Wessels Judith A M, van der Kooij Sjoerd M, le Cessie Saskia, Kievit Wietske, Barerra Pilar, Allaart Cornelia F, Huizinga Tom W J, Guchelaar Henk-Jan
Leiden University Medical Center, Leiden, The Netherlands.
Arthritis Rheum. 2007 Jun;56(6):1765-75. doi: 10.1002/art.22640.
To develop a clinical pharmacogenetic model to predict the efficacy of methotrexate (MTX) in rheumatoid arthritis (RA).
Two hundred five patients with newly diagnosed RA and active disease were treated with MTX (initiated at a dosage of 7.5 mg/week and increased to 15 mg/week after 4 weeks) and folic acid (1 mg/day). If the Disease Activity Score (DAS) was >2.4 at 3 months, the dosage of MTX was increased up to 25 mg/week. Twenty-four baseline variables possibly influencing disease state and drug response were selected. In addition, 17 polymorphisms in 13 genes related to the MTX mechanism of action, purine and pyrimidine synthesis, were determined. Factors were compared between responders (defined as patients with a DAS < or = 2.4 at 6 months) and nonresponders. In case of differences, a stepwise selection procedure identified the predictors for response. A clinical score was designed by simplifying regression coefficients of the independent variables. Cutoff levels were chosen based on the clinical score, and positive and negative response rates were calculated. An evaluation of the model was performed in a second group of patients.

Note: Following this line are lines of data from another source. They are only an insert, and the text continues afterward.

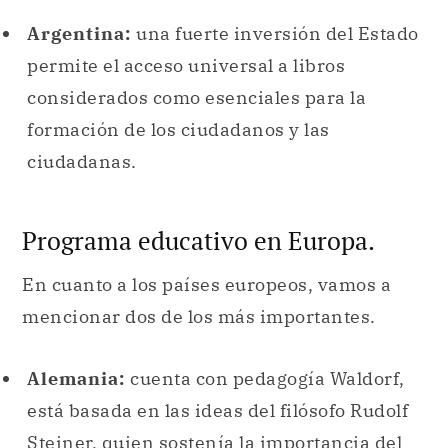
Argentina:
una fuerte inversión del Estado
permite el acceso universal a libros
considerados como esenciales para la
formación de los ciudadanos y las
ciudadanas.
Programa educativo en Europa.
En cuanto a los países europeos, vamos a
mencionar dos de los más importantes.
Alemania:
cuenta con pedagogía Waldorf,
está basada en las ideas del filósofo Rudolf
Steiner, quien sostenía la importancia del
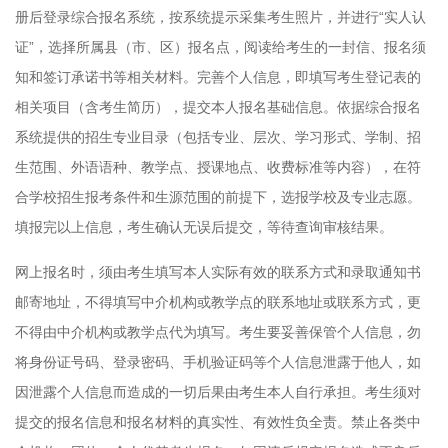
册后登录综合报名系统，按系统提示采集考生照片，并进行“实人认
证”，选择所属县（市、区）报名点，阅读给考生的一封信、报名须
知和签订承诺书等相关材料。完善个人信息，即填写考生登记表的
相关项目（含考生简历），提交本人报名基础信息。依据综合报名
系统提供的招生专业目录（包括专业、层次、学习形式、学制、招
生范围、外语语种、教学点、授课地点、收费标准等内容），在符
合学校招生报考条件和生源范围的前提下，选报学校及专业志愿。
填报完以上信息，考生确认无误后提交，等待查询审核结果。
网上报名时，须由考生填写本人实际有效的联系方式和录取通知书
邮寄地址，不得填写中介机构或教学点的联系地址或联系方式，更
不得由中介机构或教学点代为填写。考生要妥善保管个人信息，勿
将身份证号码、登录密码、手机验证码等个人信息泄露于他人，如
因泄露个人信息而造成的一切后果由考生本人自行承担。考生须对
提交的报名信息和报名材料的真实性、有效性负全责。禁止各类中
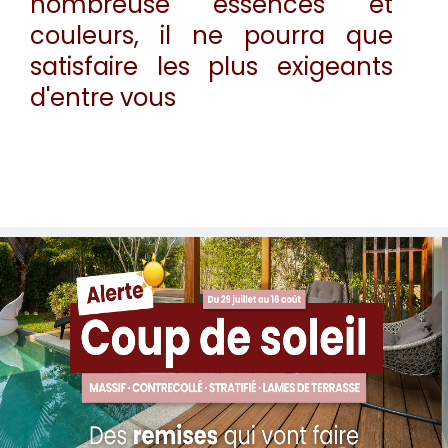
nombreuse essences et
couleurs, il ne pourra que
satisfaire les plus exigeants
d'entre vous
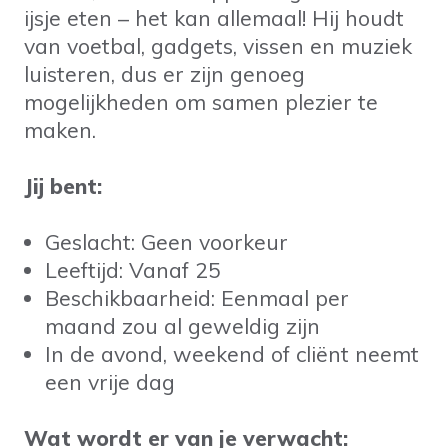
ijsje eten – het kan allemaal! Hij houdt
van voetbal, gadgets, vissen en muziek
luisteren, dus er zijn genoeg
mogelijkheden om samen plezier te
maken.
Jij bent:
Geslacht: Geen voorkeur
Leeftijd: Vanaf 25
Beschikbaarheid: Eenmaal per
maand zou al geweldig zijn
In de avond, weekend of cliënt neemt
een vrije dag
Wat wordt er van je verwacht:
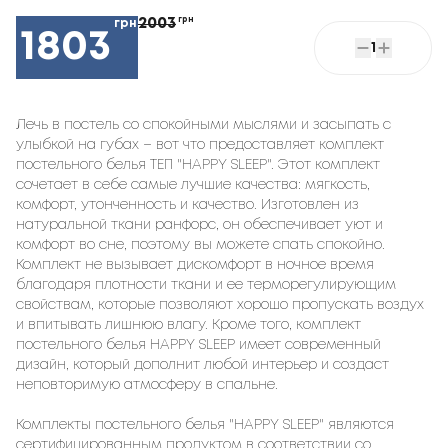
2003
грн
грн
1803
1
Лечь в постель со спокойными мыслями и засыпать с
улыбкой на губах – вот что предоставляет комплект
постельного белья ТЕП "HAPPY SLEEP". Этот комплект
сочетает в себе самые лучшие качества: мягкость,
комфорт, утонченность и качество. Изготовлен из
натуральной ткани ранфорс, он обеспечивает уют и
комфорт во сне, поэтому вы можете спать спокойно.
Комплект не вызывает дискомфорт в ночное время
благодаря плотности ткани и ее терморегулирующим
свойствам, которые позволяют хорошо пропускать воздух
и впитывать лишнюю влагу. Кроме того, комплект
постельного белья HAPPY SLEEP имеет современный
дизайн, который дополнит любой интерьер и создаст
неповторимую атмосферу в спальне.
Комплекты постельного белья "HAPPY SLEEP" являются
сертифицированным продуктом в соответствии со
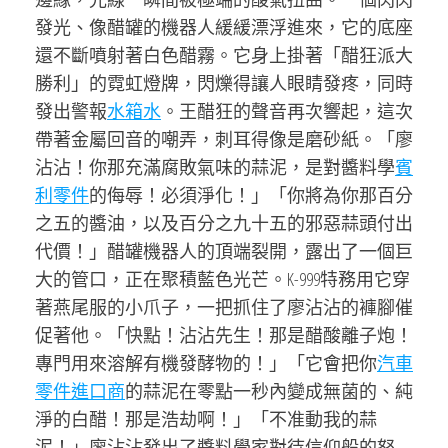
發光、像醋罐的機器人緩緩漂浮進來，它的底座
還不斷噴射著白色醋霧。它身上掛著「醋狂派大
勝利」的霓虹燈牌，閃爍得讓人眼睛發疼，同時
發出警報
水箱水
。王醋狂的聲音再次響起，這次
帶著金屬回音的嘲弄，刺耳得像是磨砂紙。「廖
沾沾！你那充滿腐敗氣味的蒜泥，是對醬料學
賓
利零件
的侮辱！必須淨化！」「你將為你那百分
之五的醬油，以及百分之九十五的邪惡蒜頭付出
代價！」醋罐機器人的頂端裂開，露出了一個巨
大的管口，正在聚積藍色光芒。K-999特務用它穿
著燕尾服的小爪子，一把抓住了廖沾沾的褲腳催
促著他。「快點！沾沾先生！那是醋酸離子炮！
專門用來溶解有機發酵物的！」「它會把你
汽車
零件進口商
的蒜泥在零點一秒內變成無菌的、純
淨的白醋！那是浩劫啊！」「不准動我的蒜
泥！」廖沾沾發出了醬料學家對待信仰般的怒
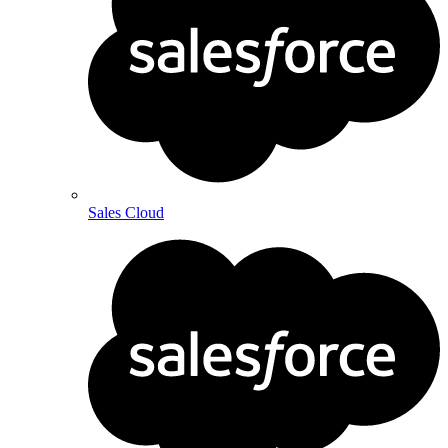
Sales Cloud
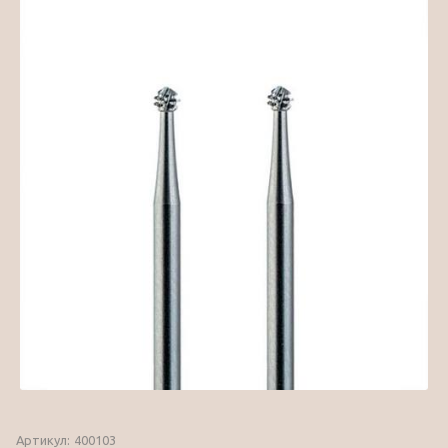
Артикул:
400103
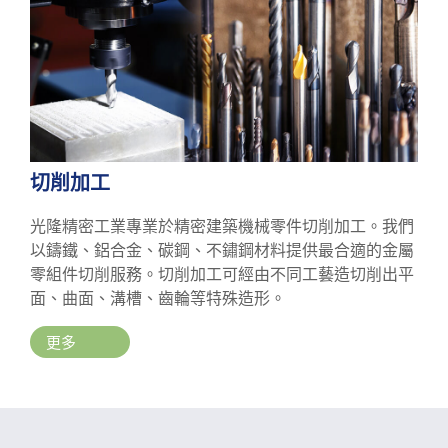
切削加工
光隆精密工業專業於精密建築機械零件切削加工。我們
以鑄鐵、鋁合金、碳鋼、不鏽鋼材料提供最合適的金屬
零組件切削服務。切削加工可經由不同工藝造切削出平
面、曲面、溝槽、齒輪等特殊造形。
更多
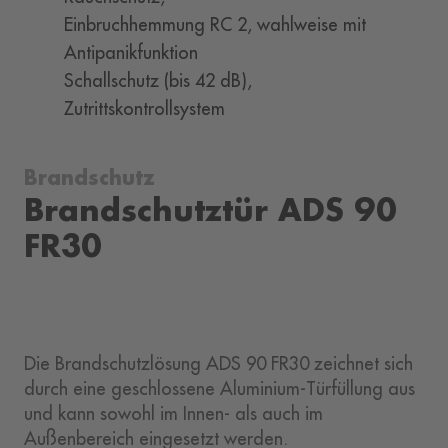
Einbruchhemmung RC 2, wahlweise mit
Antipanikfunktion
Schallschutz (bis 42 dB),
Zutrittskontrollsystem
Brandschutz
Brandschutztür ADS 90
FR30
Die Brandschutzlösung ADS 90 FR30 zeichnet sich
durch eine geschlossene Aluminium-Türfüllung aus
und kann sowohl im Innen- als auch im
Außenbereich eingesetzt werden.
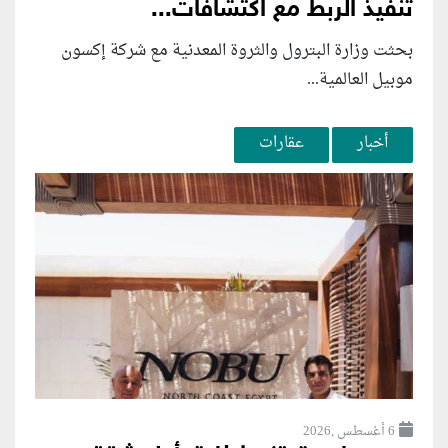
تنفيذ الربط مع اكتشافات...
بحثت وزارة البترول والثروة المعدنية مع شركة إكسون
موبيل العالمية...
أخبار
عقارات
6 أغسطس ,2026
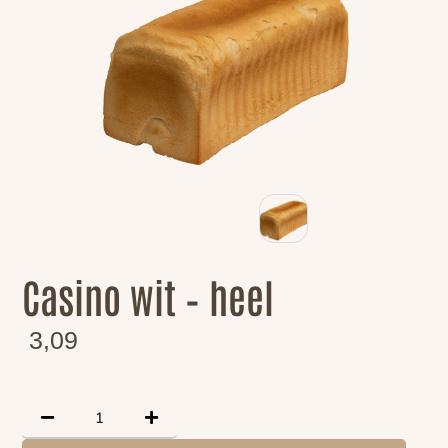
Casino wit – heel
3,09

The model for MTX efficacy consisted of sex, rheumatoid factor and smoking status, the DAS, and 4 polymorphisms in the AMPD1, ATIC, ITPA, and MTHFD1 genes. This prediction model was transformed into a scoring system ranging from 0 to 11.5. Scores of < or = 3.5 had a true positive response rate of 95%. Scores of > or = 6 had a true negative response rate of 86%. Sixty percent of the patients were categorized as either responders or nonresponders, whereas 32% of the patients were categorized using a nongenetic model. Evaluation of the model in 38 additional patients with RA supported the results.
This study established a model for predicting the efficacy of MTX in patients with RA. This pharmacogenetic model may lead to better-tailored initial treatment decisions in patients with RA.
建立一种临床药物遗传学模型,以预测甲氨蝶呤(MTX)治疗类风湿关节炎(RA)的疗效。
205例新诊断为RA且疾病活动的患者接受MTX(起始剂量为7.5mg/周,4周后增至15mg/周)和叶酸(1mg/天)治疗。如果3个月时疾病活动评分(DAS)>2.4,则将MTX剂量增至25mg/周。选择了24个可能影响疾病状态和药物反应的基线变量。此外,还测定了与MTX作用机制、嘌呤和嘧啶合成相关的13个基因中的17个多态性。比较了缓解者(定义为6个月时DAS≤2.4的患者)和未缓解者之间的因素。如有差异,采用逐步选择程序确定反应的预测因素。通过简化自变量的回归系数设计了一个临床评分。根据临床评分选择截断水平,并计算阳性和阴性反应率。在第二组患者中对该模型进行了评估。
MTX疗效模型包括性别、类风湿因子和吸烟状况、DAS以及AMPD1、ATIC、ITPA和MTHFD1基因中的4个多态性。该预测模型转化为一个范围从0到11.5的评分系统。评分≤3.5时,真阳性反应率为95%。评分≥6时,真阴性反应率为86%。60%的患者被归类为缓解者或未缓解者,而使用非遗传模型归类的患者为32%。在另外38例RA患者中对该模型的评估支持了这些结果。
本研究建立了一种预测MTX治疗RA患者疗效的模型。这种药物遗传学模型可能会使RA患者的初始治疗决策更加个体化。